### Problem to work on
In the entries below, find the line with "X146764523Y-47545714D01*" and the line with "X133326428Y-36151428D01*". Return those two lines and all lines between them, exactly.

### Data to use
********
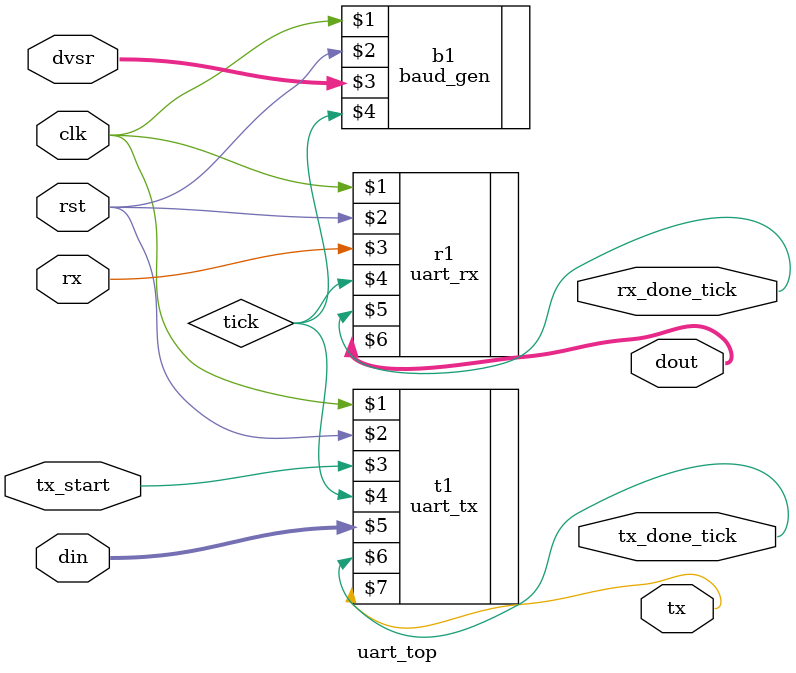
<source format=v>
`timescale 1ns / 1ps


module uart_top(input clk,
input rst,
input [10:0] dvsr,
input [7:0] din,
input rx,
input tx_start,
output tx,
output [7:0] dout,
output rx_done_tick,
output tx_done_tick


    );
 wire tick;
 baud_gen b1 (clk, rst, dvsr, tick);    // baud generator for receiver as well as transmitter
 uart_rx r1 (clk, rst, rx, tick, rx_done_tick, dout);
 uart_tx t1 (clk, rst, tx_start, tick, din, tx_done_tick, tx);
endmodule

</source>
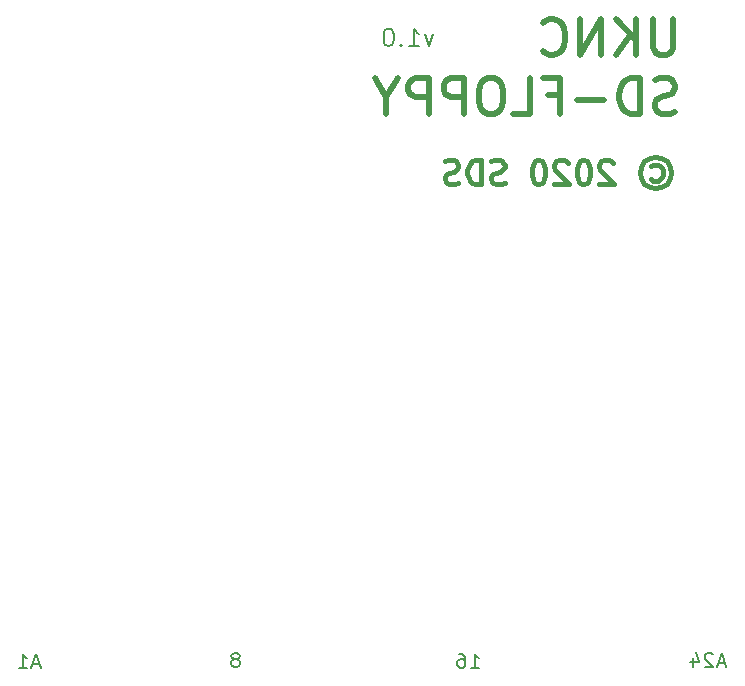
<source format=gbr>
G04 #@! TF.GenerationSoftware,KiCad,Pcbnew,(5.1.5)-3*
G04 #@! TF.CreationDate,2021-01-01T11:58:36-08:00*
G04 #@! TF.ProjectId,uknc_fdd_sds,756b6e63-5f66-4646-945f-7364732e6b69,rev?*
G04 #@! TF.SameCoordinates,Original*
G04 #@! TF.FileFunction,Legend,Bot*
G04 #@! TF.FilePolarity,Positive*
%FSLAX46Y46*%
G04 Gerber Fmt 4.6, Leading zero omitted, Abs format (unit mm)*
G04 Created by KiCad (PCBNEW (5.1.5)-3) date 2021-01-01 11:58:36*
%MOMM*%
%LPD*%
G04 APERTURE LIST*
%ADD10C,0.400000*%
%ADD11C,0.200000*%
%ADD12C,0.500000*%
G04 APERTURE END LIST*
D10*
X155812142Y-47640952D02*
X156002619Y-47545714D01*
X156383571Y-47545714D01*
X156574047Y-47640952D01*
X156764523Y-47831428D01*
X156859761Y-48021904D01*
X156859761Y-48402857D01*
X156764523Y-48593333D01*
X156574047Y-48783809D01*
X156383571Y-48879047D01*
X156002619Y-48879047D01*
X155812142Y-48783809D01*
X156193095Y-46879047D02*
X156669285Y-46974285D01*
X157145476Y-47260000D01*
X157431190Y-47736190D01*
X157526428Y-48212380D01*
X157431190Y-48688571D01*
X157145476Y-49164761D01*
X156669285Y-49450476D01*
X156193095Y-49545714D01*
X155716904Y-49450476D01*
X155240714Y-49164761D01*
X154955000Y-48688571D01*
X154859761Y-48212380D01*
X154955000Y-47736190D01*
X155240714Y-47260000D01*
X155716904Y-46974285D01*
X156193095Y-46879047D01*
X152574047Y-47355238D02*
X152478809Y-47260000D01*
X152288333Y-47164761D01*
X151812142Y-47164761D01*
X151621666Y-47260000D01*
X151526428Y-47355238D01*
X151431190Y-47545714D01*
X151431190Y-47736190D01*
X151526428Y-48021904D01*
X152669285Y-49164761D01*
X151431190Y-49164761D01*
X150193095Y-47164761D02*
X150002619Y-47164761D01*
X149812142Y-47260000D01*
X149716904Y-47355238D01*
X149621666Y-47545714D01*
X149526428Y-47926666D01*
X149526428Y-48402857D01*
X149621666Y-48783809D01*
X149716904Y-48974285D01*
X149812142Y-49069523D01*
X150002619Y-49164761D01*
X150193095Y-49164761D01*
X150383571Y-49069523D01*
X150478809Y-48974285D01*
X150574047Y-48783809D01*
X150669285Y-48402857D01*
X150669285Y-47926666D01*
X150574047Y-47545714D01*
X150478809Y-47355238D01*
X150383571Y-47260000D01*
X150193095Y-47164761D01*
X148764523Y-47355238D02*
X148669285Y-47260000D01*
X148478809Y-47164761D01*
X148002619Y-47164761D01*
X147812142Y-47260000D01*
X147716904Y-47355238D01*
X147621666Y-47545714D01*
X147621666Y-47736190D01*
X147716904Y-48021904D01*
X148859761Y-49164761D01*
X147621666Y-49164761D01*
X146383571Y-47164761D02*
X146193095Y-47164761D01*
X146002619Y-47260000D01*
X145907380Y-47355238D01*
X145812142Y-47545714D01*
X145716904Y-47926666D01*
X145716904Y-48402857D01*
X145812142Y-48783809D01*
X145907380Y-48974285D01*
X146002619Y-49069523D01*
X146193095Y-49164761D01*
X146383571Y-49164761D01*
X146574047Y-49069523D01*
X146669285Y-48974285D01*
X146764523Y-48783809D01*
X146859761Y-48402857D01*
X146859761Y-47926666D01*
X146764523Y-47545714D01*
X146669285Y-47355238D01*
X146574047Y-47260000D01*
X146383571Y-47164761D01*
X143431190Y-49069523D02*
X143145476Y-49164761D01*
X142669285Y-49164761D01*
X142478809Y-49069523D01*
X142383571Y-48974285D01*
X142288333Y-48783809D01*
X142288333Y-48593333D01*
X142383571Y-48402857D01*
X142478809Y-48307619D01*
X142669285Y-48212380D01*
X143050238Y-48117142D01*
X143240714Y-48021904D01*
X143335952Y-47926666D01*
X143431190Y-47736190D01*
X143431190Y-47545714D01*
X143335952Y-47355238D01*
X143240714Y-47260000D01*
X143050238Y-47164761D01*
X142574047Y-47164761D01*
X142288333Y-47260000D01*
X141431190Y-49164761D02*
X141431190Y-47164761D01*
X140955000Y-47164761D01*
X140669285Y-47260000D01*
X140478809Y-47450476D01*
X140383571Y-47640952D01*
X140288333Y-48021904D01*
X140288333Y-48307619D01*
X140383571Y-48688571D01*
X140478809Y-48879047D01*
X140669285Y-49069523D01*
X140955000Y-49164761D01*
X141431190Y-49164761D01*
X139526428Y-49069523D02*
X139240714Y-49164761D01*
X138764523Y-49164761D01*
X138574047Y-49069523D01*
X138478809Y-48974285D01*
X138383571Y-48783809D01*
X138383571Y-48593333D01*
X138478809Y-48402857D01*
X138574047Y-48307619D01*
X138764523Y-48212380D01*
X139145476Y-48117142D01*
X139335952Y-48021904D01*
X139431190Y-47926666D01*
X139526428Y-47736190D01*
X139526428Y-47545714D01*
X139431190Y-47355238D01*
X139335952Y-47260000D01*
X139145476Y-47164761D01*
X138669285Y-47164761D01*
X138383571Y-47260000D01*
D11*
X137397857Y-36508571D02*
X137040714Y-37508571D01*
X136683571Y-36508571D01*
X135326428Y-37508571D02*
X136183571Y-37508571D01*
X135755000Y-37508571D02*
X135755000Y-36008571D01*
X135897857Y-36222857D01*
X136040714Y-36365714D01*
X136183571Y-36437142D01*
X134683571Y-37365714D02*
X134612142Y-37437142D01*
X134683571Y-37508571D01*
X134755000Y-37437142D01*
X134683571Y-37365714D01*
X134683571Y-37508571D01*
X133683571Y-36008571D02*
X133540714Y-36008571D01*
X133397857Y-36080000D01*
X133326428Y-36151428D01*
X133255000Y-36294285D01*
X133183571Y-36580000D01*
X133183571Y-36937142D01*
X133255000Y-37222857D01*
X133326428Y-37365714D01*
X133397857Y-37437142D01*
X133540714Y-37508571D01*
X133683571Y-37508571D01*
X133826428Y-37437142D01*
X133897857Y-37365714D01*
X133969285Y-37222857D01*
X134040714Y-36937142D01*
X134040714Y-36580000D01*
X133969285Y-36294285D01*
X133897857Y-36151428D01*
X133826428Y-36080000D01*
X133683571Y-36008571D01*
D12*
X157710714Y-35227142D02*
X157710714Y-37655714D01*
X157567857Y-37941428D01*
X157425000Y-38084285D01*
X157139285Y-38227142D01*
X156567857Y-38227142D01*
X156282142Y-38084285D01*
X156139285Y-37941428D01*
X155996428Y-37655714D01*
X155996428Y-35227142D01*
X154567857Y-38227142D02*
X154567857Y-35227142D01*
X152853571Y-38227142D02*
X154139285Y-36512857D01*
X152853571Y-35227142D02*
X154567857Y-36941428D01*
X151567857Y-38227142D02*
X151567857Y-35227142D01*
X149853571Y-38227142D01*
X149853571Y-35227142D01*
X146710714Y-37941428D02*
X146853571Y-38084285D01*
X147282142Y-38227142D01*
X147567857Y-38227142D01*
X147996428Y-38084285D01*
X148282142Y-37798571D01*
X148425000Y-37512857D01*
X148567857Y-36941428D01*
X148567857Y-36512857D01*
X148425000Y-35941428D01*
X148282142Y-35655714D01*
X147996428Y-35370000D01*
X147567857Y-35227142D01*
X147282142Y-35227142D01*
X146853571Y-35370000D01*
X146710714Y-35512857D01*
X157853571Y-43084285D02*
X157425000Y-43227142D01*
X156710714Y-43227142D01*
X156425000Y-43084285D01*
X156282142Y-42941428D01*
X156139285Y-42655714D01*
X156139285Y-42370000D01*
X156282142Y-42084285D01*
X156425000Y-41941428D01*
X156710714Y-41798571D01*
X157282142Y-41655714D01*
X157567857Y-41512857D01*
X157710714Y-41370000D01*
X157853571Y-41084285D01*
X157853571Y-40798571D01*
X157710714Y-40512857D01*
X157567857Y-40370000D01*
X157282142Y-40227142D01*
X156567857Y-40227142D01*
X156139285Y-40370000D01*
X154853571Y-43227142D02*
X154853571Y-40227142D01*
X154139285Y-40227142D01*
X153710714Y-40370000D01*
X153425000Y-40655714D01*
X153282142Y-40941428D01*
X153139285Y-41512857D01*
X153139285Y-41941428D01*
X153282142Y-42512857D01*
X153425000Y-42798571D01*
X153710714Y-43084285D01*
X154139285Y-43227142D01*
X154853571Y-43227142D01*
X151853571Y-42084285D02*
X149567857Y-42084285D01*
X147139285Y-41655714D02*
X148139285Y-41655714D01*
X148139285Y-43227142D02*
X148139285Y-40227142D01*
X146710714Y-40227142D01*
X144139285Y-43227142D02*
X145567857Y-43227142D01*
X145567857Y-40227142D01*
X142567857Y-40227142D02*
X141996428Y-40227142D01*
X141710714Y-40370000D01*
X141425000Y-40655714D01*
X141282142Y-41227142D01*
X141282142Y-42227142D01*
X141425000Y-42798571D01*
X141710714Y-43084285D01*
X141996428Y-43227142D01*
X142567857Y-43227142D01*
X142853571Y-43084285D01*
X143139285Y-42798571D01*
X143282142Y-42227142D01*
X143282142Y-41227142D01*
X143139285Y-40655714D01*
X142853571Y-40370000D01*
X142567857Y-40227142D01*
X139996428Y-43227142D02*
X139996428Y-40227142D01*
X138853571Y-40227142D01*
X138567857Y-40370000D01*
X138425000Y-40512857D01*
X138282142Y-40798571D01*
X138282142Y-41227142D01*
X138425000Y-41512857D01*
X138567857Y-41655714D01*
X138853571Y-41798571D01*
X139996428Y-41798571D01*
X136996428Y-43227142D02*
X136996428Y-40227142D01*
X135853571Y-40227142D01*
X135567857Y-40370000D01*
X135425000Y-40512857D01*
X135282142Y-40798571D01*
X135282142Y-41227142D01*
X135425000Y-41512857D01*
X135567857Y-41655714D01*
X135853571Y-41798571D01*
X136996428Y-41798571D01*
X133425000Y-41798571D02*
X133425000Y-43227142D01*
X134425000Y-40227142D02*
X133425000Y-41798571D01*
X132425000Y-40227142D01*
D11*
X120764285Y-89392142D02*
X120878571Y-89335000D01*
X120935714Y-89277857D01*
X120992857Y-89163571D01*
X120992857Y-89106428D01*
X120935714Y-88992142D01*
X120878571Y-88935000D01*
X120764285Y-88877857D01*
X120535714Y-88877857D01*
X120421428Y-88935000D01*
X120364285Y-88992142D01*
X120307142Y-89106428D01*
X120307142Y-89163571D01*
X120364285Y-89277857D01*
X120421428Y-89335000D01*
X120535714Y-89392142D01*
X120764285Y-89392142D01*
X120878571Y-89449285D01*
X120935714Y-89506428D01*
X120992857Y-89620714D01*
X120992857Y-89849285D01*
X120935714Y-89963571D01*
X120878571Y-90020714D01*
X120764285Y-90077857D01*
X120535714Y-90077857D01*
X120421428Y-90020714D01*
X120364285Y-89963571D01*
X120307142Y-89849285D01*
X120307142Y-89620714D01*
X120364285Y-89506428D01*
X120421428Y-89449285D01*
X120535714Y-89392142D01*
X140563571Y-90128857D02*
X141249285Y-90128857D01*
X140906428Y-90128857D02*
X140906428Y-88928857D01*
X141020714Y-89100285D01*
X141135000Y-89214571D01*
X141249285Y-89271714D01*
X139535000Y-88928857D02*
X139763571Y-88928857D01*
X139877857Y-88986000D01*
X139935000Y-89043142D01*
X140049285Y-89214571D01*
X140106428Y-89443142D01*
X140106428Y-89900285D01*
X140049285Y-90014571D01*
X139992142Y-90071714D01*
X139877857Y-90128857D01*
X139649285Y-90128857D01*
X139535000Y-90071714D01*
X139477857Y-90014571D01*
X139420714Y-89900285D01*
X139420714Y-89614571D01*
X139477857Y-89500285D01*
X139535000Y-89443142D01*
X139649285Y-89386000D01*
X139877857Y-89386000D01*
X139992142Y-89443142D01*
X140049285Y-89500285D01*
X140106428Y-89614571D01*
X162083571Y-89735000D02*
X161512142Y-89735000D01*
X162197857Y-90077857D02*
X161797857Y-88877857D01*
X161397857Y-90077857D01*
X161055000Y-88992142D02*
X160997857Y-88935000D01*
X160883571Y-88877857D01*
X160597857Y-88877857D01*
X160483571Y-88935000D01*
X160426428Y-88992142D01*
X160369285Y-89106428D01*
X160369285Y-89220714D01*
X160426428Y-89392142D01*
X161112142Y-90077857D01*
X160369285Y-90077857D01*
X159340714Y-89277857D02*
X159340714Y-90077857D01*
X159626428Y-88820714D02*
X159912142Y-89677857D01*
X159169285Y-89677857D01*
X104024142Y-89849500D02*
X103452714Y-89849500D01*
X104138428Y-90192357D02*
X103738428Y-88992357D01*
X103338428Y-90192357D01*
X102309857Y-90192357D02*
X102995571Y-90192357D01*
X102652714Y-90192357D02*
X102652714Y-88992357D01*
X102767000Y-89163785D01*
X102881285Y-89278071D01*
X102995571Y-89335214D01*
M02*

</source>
********
### Task output
X146764523Y-47545714D01*
X146669285Y-47355238D01*
X146574047Y-47260000D01*
X146383571Y-47164761D01*
X143431190Y-49069523D02*
X143145476Y-49164761D01*
X142669285Y-49164761D01*
X142478809Y-49069523D01*
X142383571Y-48974285D01*
X142288333Y-48783809D01*
X142288333Y-48593333D01*
X142383571Y-48402857D01*
X142478809Y-48307619D01*
X142669285Y-48212380D01*
X143050238Y-48117142D01*
X143240714Y-48021904D01*
X143335952Y-47926666D01*
X143431190Y-47736190D01*
X143431190Y-47545714D01*
X143335952Y-47355238D01*
X143240714Y-47260000D01*
X143050238Y-47164761D01*
X142574047Y-47164761D01*
X142288333Y-47260000D01*
X141431190Y-49164761D02*
X141431190Y-47164761D01*
X140955000Y-47164761D01*
X140669285Y-47260000D01*
X140478809Y-47450476D01*
X140383571Y-47640952D01*
X140288333Y-48021904D01*
X140288333Y-48307619D01*
X140383571Y-48688571D01*
X140478809Y-48879047D01*
X140669285Y-49069523D01*
X140955000Y-49164761D01*
X141431190Y-49164761D01*
X139526428Y-49069523D02*
X139240714Y-49164761D01*
X138764523Y-49164761D01*
X138574047Y-49069523D01*
X138478809Y-48974285D01*
X138383571Y-48783809D01*
X138383571Y-48593333D01*
X138478809Y-48402857D01*
X138574047Y-48307619D01*
X138764523Y-48212380D01*
X139145476Y-48117142D01*
X139335952Y-48021904D01*
X139431190Y-47926666D01*
X139526428Y-47736190D01*
X139526428Y-47545714D01*
X139431190Y-47355238D01*
X139335952Y-47260000D01*
X139145476Y-47164761D01*
X138669285Y-47164761D01*
X138383571Y-47260000D01*
D11*
X137397857Y-36508571D02*
X137040714Y-37508571D01*
X136683571Y-36508571D01*
X135326428Y-37508571D02*
X136183571Y-37508571D01*
X135755000Y-37508571D02*
X135755000Y-36008571D01*
X135897857Y-36222857D01*
X136040714Y-36365714D01*
X136183571Y-36437142D01*
X134683571Y-37365714D02*
X134612142Y-37437142D01*
X134683571Y-37508571D01*
X134755000Y-37437142D01*
X134683571Y-37365714D01*
X134683571Y-37508571D01*
X133683571Y-36008571D02*
X133540714Y-36008571D01*
X133397857Y-36080000D01*
X133326428Y-36151428D01*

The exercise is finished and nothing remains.